◆ **Problem description**
Exclude images; transcribe the rest of the data exactly.
Data to examine Block Start
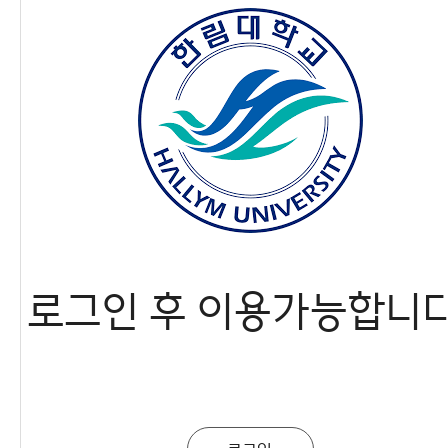
행사
간호대학
H-Link
글로벌융합대학
사이트맵
미디어스쿨
반도체•디스플레이스쿨
정보과학대학
미래융합스쿨
로그인 후 이용가능합니다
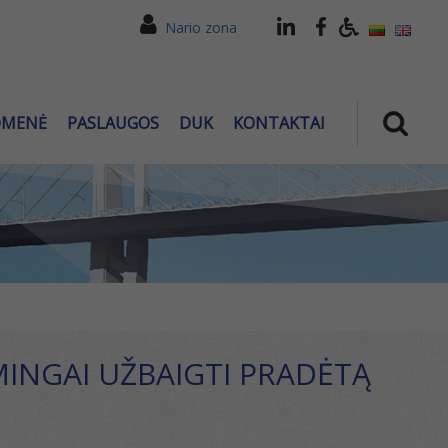
Nario zona
OMENĖ
PASLAUGOS
DUK
KONTAKTAI
MINGAI UŽBAIGTI PRADĖTĄ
Data to examine Block End
◆ **Response**
행사
간호대학
H-Link
글로벌융합대학
사이트맵
미디어스쿨
반도체•디스플레이스쿨
정보과학대학
미래융합스쿨
로그인 후 이용가능합니다
Nario zona
OMENĖ
PASLAUGOS
DUK
KONTAKTAI
MINGAI UŽBAIGTI PRADĖTĄ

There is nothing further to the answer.